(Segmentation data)
----
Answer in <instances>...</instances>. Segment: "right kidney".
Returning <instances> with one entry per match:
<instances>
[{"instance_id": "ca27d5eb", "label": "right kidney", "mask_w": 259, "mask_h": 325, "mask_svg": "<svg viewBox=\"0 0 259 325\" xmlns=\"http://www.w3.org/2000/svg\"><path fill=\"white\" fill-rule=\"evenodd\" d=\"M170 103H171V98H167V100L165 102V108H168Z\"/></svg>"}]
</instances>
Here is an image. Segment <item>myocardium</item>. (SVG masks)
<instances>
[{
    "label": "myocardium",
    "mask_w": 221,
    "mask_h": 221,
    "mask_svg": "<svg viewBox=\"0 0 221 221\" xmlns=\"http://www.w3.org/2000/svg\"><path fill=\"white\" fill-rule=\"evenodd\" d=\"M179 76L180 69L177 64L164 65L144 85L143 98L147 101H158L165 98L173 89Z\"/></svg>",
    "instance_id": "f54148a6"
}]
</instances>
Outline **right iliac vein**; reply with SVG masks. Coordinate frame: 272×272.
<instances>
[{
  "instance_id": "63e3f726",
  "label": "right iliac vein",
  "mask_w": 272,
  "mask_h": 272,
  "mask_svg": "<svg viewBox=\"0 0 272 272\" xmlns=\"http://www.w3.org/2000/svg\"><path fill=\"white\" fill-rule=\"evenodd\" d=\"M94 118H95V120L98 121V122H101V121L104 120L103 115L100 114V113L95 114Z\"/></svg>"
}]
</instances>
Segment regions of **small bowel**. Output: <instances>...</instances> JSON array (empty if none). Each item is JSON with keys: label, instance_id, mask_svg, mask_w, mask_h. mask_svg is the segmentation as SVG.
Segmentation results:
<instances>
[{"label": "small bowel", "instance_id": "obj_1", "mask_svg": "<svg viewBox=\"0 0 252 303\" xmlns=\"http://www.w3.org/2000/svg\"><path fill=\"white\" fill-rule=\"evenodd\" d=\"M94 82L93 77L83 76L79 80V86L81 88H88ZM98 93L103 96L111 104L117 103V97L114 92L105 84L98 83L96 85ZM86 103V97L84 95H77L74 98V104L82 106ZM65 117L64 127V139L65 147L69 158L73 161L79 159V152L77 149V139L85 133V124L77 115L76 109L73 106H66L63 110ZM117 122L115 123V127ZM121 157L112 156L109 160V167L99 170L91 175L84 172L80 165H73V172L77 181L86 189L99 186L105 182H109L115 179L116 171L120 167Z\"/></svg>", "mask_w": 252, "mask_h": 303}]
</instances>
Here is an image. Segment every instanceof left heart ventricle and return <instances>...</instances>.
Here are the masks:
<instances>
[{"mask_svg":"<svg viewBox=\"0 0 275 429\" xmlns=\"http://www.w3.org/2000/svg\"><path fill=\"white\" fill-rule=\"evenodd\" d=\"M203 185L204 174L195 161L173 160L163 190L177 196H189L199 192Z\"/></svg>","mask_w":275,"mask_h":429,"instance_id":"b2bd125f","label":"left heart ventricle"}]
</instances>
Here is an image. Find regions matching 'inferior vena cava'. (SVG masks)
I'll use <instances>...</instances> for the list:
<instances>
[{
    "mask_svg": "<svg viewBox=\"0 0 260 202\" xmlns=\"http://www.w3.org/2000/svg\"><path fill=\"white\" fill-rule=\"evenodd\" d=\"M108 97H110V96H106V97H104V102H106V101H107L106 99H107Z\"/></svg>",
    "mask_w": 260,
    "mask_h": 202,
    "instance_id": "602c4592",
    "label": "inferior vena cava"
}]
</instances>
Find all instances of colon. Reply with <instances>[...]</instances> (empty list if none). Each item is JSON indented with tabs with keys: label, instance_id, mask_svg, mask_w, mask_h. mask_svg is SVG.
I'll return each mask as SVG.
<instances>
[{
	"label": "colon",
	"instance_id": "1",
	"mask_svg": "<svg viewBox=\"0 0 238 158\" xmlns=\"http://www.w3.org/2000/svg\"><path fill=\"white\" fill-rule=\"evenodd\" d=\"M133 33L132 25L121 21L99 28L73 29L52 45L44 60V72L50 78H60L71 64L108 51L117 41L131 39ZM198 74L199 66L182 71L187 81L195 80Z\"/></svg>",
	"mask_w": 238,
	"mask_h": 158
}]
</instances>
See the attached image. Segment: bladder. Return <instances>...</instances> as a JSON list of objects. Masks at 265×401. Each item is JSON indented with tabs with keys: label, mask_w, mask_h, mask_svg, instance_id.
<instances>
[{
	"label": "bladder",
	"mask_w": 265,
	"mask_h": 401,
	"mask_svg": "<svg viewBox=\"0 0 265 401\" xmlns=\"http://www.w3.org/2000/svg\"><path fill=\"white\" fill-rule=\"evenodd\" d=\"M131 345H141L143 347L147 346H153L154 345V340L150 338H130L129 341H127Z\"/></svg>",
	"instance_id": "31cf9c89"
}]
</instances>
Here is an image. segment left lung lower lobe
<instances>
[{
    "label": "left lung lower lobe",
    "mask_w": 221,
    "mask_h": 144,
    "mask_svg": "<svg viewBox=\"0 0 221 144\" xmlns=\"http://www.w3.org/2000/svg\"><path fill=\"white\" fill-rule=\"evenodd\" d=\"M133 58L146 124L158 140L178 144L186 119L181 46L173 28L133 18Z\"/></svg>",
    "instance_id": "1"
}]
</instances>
----
Please change "Coordinate frame" to "Mask size" and write out all the rows above again, with everything else left as it is.

Answer in <instances>...</instances>. Segment: "right kidney".
Returning <instances> with one entry per match:
<instances>
[{"instance_id": "ca27d5eb", "label": "right kidney", "mask_w": 259, "mask_h": 325, "mask_svg": "<svg viewBox=\"0 0 259 325\" xmlns=\"http://www.w3.org/2000/svg\"><path fill=\"white\" fill-rule=\"evenodd\" d=\"M170 103H171V98H167V100L165 102V108H168Z\"/></svg>"}]
</instances>
Here is an image. Segment <item>myocardium</item>. (SVG masks)
<instances>
[{
    "label": "myocardium",
    "mask_w": 221,
    "mask_h": 221,
    "mask_svg": "<svg viewBox=\"0 0 221 221\" xmlns=\"http://www.w3.org/2000/svg\"><path fill=\"white\" fill-rule=\"evenodd\" d=\"M179 76L180 69L177 64L164 65L144 85L143 98L147 101H158L165 98L173 89Z\"/></svg>",
    "instance_id": "f54148a6"
}]
</instances>
Outline **right iliac vein**; reply with SVG masks. Mask size: 272×272.
<instances>
[{
  "instance_id": "63e3f726",
  "label": "right iliac vein",
  "mask_w": 272,
  "mask_h": 272,
  "mask_svg": "<svg viewBox=\"0 0 272 272\" xmlns=\"http://www.w3.org/2000/svg\"><path fill=\"white\" fill-rule=\"evenodd\" d=\"M94 118H95V120L98 121V122H101V121L104 120L103 115L100 114V113L95 114Z\"/></svg>"
}]
</instances>
Segment regions of **small bowel**. Output: <instances>...</instances> JSON array (empty if none). Each item is JSON with keys: label, instance_id, mask_svg, mask_w, mask_h. mask_svg is the segmentation as SVG.
Segmentation results:
<instances>
[{"label": "small bowel", "instance_id": "obj_1", "mask_svg": "<svg viewBox=\"0 0 252 303\" xmlns=\"http://www.w3.org/2000/svg\"><path fill=\"white\" fill-rule=\"evenodd\" d=\"M94 82L93 77L83 76L79 80V86L81 88H88ZM98 93L103 96L111 104L117 103V97L114 92L105 84L98 83L96 85ZM86 103V97L84 95H77L74 98V104L82 106ZM65 117L64 127V139L65 147L69 158L73 161L79 159V152L77 149V139L85 133V124L77 115L76 109L73 106H66L63 110ZM117 122L115 123V127ZM121 157L112 156L109 160V167L99 170L91 175L84 172L80 165H73V172L77 181L86 189L99 186L105 182H109L115 179L116 171L120 167Z\"/></svg>", "mask_w": 252, "mask_h": 303}]
</instances>
Here is an image. Segment every instanceof left heart ventricle and return <instances>...</instances>.
Here are the masks:
<instances>
[{"mask_svg":"<svg viewBox=\"0 0 275 429\" xmlns=\"http://www.w3.org/2000/svg\"><path fill=\"white\" fill-rule=\"evenodd\" d=\"M203 185L204 174L195 161L173 160L163 190L177 196H189L199 192Z\"/></svg>","mask_w":275,"mask_h":429,"instance_id":"b2bd125f","label":"left heart ventricle"}]
</instances>
Here is an image. Find regions matching 'inferior vena cava'. (SVG masks)
I'll use <instances>...</instances> for the list:
<instances>
[{
    "mask_svg": "<svg viewBox=\"0 0 260 202\" xmlns=\"http://www.w3.org/2000/svg\"><path fill=\"white\" fill-rule=\"evenodd\" d=\"M108 97H110V96H106V97H104V102H106V101H107L106 99H107Z\"/></svg>",
    "mask_w": 260,
    "mask_h": 202,
    "instance_id": "602c4592",
    "label": "inferior vena cava"
}]
</instances>
Find all instances of colon. Reply with <instances>[...]</instances> (empty list if none). Each item is JSON indented with tabs with keys: label, instance_id, mask_svg, mask_w, mask_h. mask_svg is SVG.
I'll return each mask as SVG.
<instances>
[{
	"label": "colon",
	"instance_id": "1",
	"mask_svg": "<svg viewBox=\"0 0 238 158\" xmlns=\"http://www.w3.org/2000/svg\"><path fill=\"white\" fill-rule=\"evenodd\" d=\"M133 33L132 25L121 21L99 28L73 29L52 45L44 60V72L50 78H60L71 64L108 51L117 41L131 39ZM198 74L199 66L182 71L187 81L195 80Z\"/></svg>",
	"mask_w": 238,
	"mask_h": 158
}]
</instances>
See the attached image. Segment: bladder. Return <instances>...</instances> as a JSON list of objects. Masks at 265×401. Each item is JSON indented with tabs with keys: label, mask_w, mask_h, mask_svg, instance_id.
<instances>
[{
	"label": "bladder",
	"mask_w": 265,
	"mask_h": 401,
	"mask_svg": "<svg viewBox=\"0 0 265 401\" xmlns=\"http://www.w3.org/2000/svg\"><path fill=\"white\" fill-rule=\"evenodd\" d=\"M131 345H141L143 347L147 346H153L154 345V340L150 338H130L129 341H127Z\"/></svg>",
	"instance_id": "31cf9c89"
}]
</instances>
Here is an image. segment left lung lower lobe
<instances>
[{
    "label": "left lung lower lobe",
    "mask_w": 221,
    "mask_h": 144,
    "mask_svg": "<svg viewBox=\"0 0 221 144\" xmlns=\"http://www.w3.org/2000/svg\"><path fill=\"white\" fill-rule=\"evenodd\" d=\"M133 58L146 124L158 140L178 144L186 119L181 46L173 28L133 18Z\"/></svg>",
    "instance_id": "1"
}]
</instances>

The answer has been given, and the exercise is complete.